Today’s Bible reading is Psalm 50.
Miscalculations. We all make them.
“It will only take me 30 minutes to get ready” … but it took 45.
“We’ve got enough milk to last through Friday” … but the jug is empty on Wednesday.
“The bathroom renovation should only cost $____” … but the money’s already spent and we’re far from finished.
Miscalculations happen. Thankfully, most of them are relatively trivial in the grand scheme of things.
But in Psalm 50, “the Mighty One, God the LORD” diagnoses one of the most serious miscalculations any of us can make.
“You thought that I was just like you.” (Psa 50:21)

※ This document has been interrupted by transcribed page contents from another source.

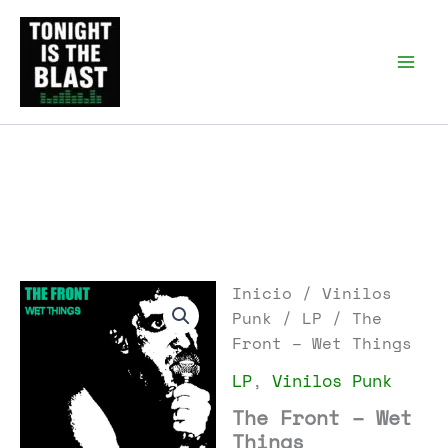
Ir
al
Tonight is the Blast |
Punk Podcast, discos
contenido
punk y libros
Inicio
/
Vinilos
Punk
/
LP
/ The
Front – Wet Things
LP
,
Vinilos Punk
The Front – Wet
Things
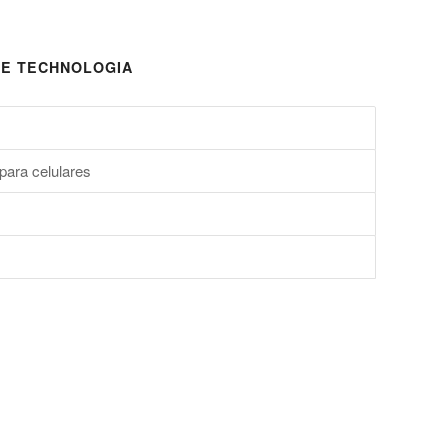
E TECHNOLOGIA
para celulares
s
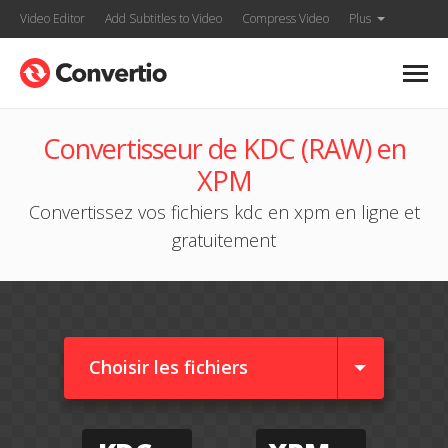
Video Editor
Add Subtitles to Video
Compress Video
Plus
Convertisseur de KDC (RAW) en
XPM
Convertissez vos fichiers kdc en xpm en ligne et
gratuitement
Choisir les fichiers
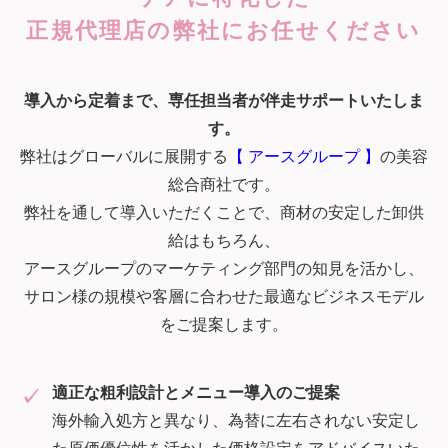
正規代理店の弊社にお任せください
導入から定着まで、専任担当者が伴走サポートいたしま
す。
弊社はグローバルに展開する
【 アースグループ 】
の美容
総合商社です。
弊社を通して導入いただくことで、商材の安定した卸供
給はもちろん、
アースグループのマーケティング部門の知見を活かし、
サロン様の規模や客層に合わせた最適なビジネスモデル
をご提案します。
適正な粗利設計とメニュー導入のご提案
海外輸入処方と異なり、為替に左右されない安定し
た原価優位性を活かした価格設定をアドバイスいた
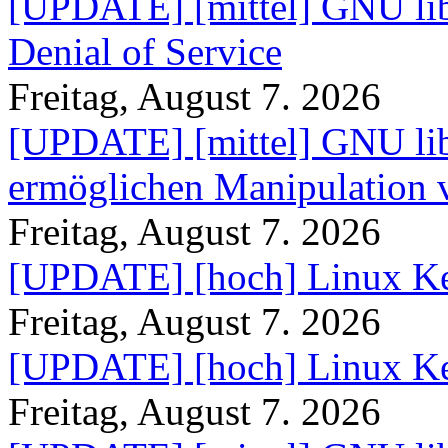
[UPDATE] [mittel] GNU lib
Denial of Service
Freitag, August 7. 2026
[UPDATE] [mittel] GNU lib
ermöglichen Manipulation
Freitag, August 7. 2026
[UPDATE] [hoch] Linux Ke
Freitag, August 7. 2026
[UPDATE] [hoch] Linux Ke
Freitag, August 7. 2026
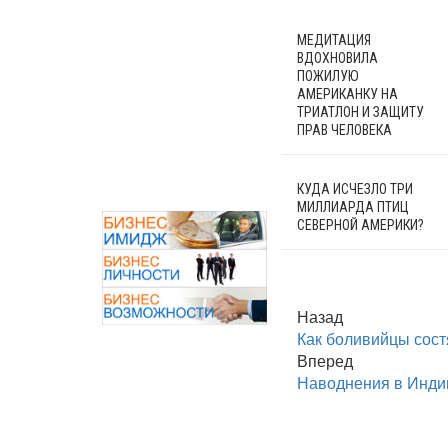
МЕДИТАЦИЯ
ВДОХНОВИЛА
ПОЖИЛУЮ
АМЕРИКАНКУ НА
ТРИАТЛОН И ЗАЩИТУ
ПРАВ ЧЕЛОВЕКА
КУДА ИСЧЕЗЛО ТРИ
МИЛЛИАРДА ПТИЦ
СЕВЕРНОЙ АМЕРИКИ?
Назад
Как боливийцы сост
Вперед
Наводнения в Индии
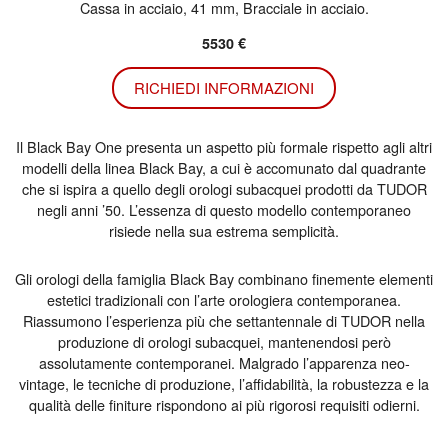
Cassa in acciaio, 41 mm, Bracciale in acciaio.
5530 €
RICHIEDI INFORMAZIONI
Il Black Bay One presenta un aspetto più formale rispetto agli altri
modelli della linea Black Bay, a cui è accomunato dal quadrante
che si ispira a quello degli orologi subacquei prodotti da TUDOR
negli anni ’50. L’essenza di questo modello contemporaneo
risiede nella sua estrema semplicità.
Gli orologi della famiglia Black Bay combinano finemente elementi
estetici tradizionali con l’arte orologiera contemporanea.
Riassumono l’esperienza più che settantennale di TUDOR nella
produzione di orologi subacquei, mantenendosi però
assolutamente contemporanei. Malgrado l’apparenza neo-
vintage, le tecniche di produzione, l’affidabilità, la robustezza e la
qualità delle finiture rispondono ai più rigorosi requisiti odierni.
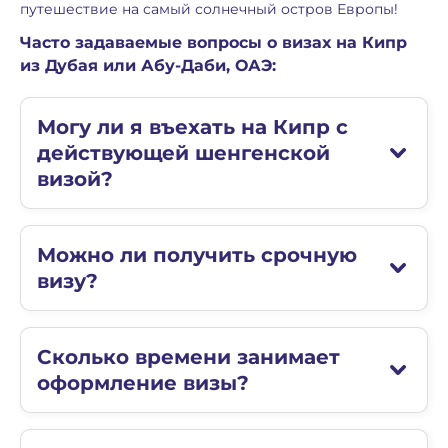
путешествие на самый солнечный остров Европы!
Часто задаваемые вопросы о визах на Кипр
из Дубая или Абу-Даби, ОАЭ:
Могу ли я въехать на Кипр с
действующей шенгенской
визой?
Можно ли получить срочную
визу?
Сколько времени занимает
оформление визы?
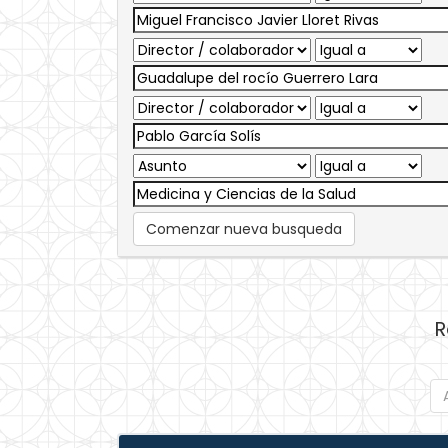
Comenzar nueva busqueda
R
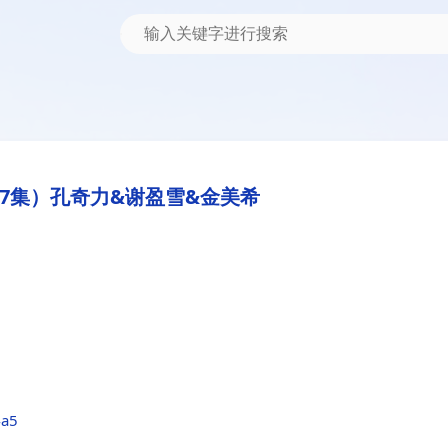
7集）孔奇力&谢盈雪&金美希
4a5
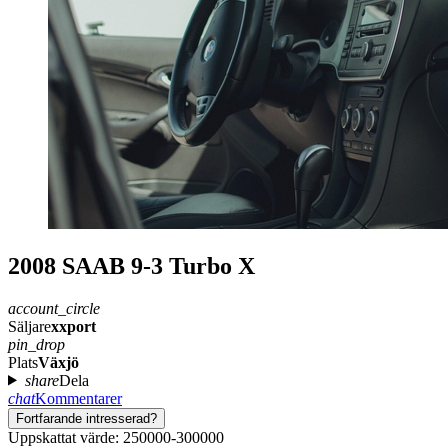
2008 SAAB 9-3 Turbo X
account_circle
Säljare
xxport
pin_drop
Plats
Växjö
share
Dela
chat
Kommentarer
Fortfarande intresserad?
Uppskattat värde: 250000-300000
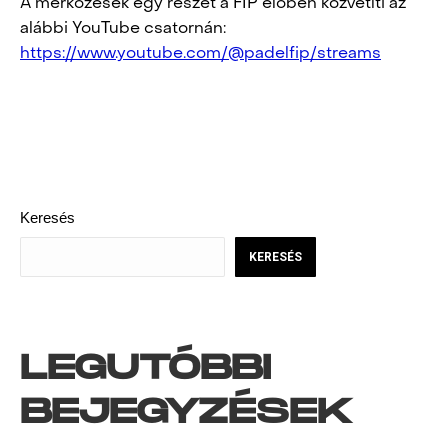
A mérkőzések egy részét a FIP élőben közvetíti az
alábbi YouTube csatornán:
https://www.youtube.com/@padelfip/streams
POST
NAVIGATION
Keresés
KERESÉS
LEGUTÓBBI
BEJEGYZÉSEK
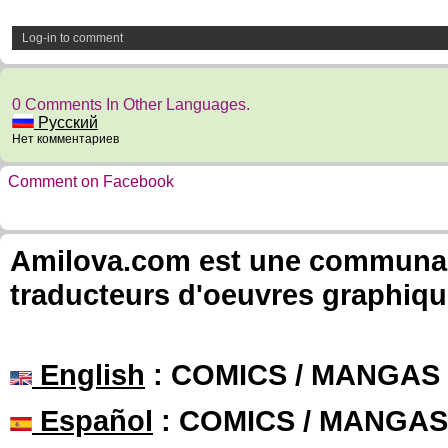
Log-in to comment
0 Comments In Other Languages.
Русский
Нет комментариев
Comment on Facebook
Amilova.com est une communauté
traducteurs d'oeuvres graphiqu
English
: COMICS / MANGAS
Español
: COMICS / MANGAS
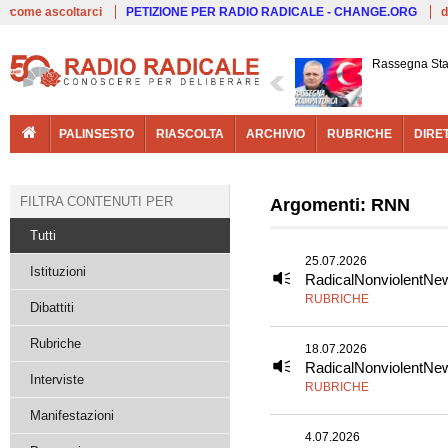
Live
come ascoltarci
PETIZIONE PER RADIO RADICALE - CHANGE.ORG
d
Rassegna St
PALINSESTO
RIASCOLTA
ARCHIVIO
RUBRICHE
DIRE
FILTRA CONTENUTI PER
Argomenti: RNN
Tutti
25.07.2026
Istituzioni
RadicalNonviolentNe
RUBRICHE
Dibattiti
Rubriche
18.07.2026
RadicalNonviolentNe
Interviste
RUBRICHE
Manifestazioni
4.07.2026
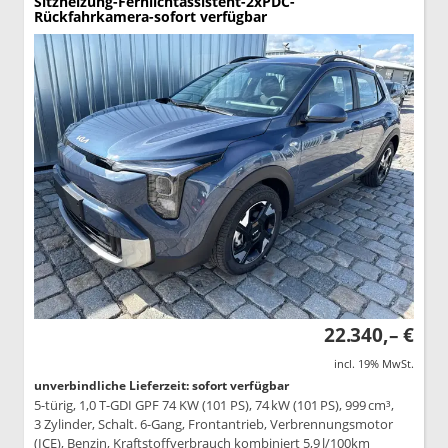
Sitzheizung-Fernlichtassistent-2xPDC-
Rückfahrkamera-sofort verfügbar
22.340,– €
incl. 19% MwSt.
unverbindliche Lieferzeit: sofort verfügbar
5-türig, 1,0 T-GDI GPF 74 KW (101 PS), 74 kW (101 PS), 999 cm³,
3 Zylinder, Schalt. 6-Gang, Frontantrieb, Verbrennungsmotor
(ICE), Benzin, Kraftstoffverbrauch kombiniert 5,9 l/100km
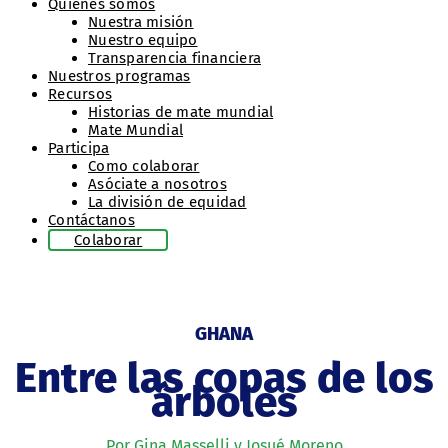
Quiénes somos
Nuestra misión
Nuestro equipo
Transparencia financiera
Nuestros programas
Recursos
Historias de mate mundial
Mate Mundial
Participa
Como colaborar
Asóciate a nosotros
La división de equidad
Contáctanos
Colaborar
GHANA
Entre las copas de los
árboles
Por​ Gina Masselli y Josué Moreno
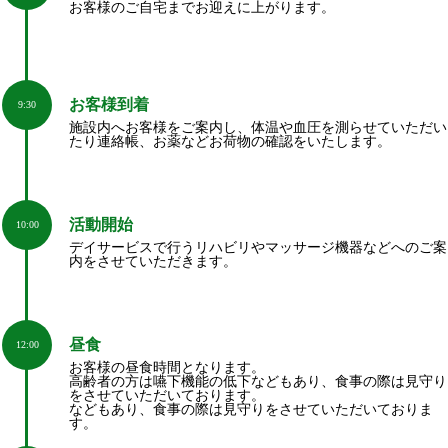
お客様のご自宅までお迎えに上がります。
お客様到着
9:30
施設内へお客様をご案内し、体温や血圧を測らせていただい
たり連絡帳、お薬などお荷物の確認をいたします。
活動開始
10:00
デイサービスで行うリハビリやマッサージ機器などへのご案
内をさせていただきます。
昼食
12:00
お客様の昼食時間となります。
高齢者の方は嚥下機能の低下などもあり、食事の際は見守り
をさせていただいております。
などもあり、食事の際は見守りをさせていただいておりま
す。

How might that happen? You thought:
- Things get hidden from me, therefore I can hide things from God
- Lots of people break their vows; God will understand
- I had a good reason, so God will be okay with it
- I forget lots of things; God must surely forget as well
- God will like it because I like it
- God will appreciate the end result, even if the means are a little messy
- It just felt natural in the moment; that impulse must be from God
- This will make me happy and God would want me to be happy
But hear God in Psalm 50:21.
“These things you have done, and I have been silent;
you thought that I was just like you.
But now I rebuke you and lay the charge before you.”
God isn’t like us, and thinking so is a miscalculation of eternally-serious proportions. God is different. Otherly. The Bible word is “holy.” And rather than falling into the trap of thinking he is just like me, I am called to turn and be transformed into thinking just like him.
As obedient children, do not be conformed to the passions of your former ignorance, but as he who called you is holy, you also be holy in all your conduct, since it is written, “You shall be holy, for I am holy.” (1 Pet 1:14-15)
The standard isn’t me. It isn’t you. To fashion a “God” in our image is idolatry. On the other hand, to be transformed by the renewal of our minds and shaped into conformity with his will is good and acceptable and perfect.
How we think of God matters. It’s absolutely critical that my conception of him be informed by the revelation of himself, not the intuition of myself.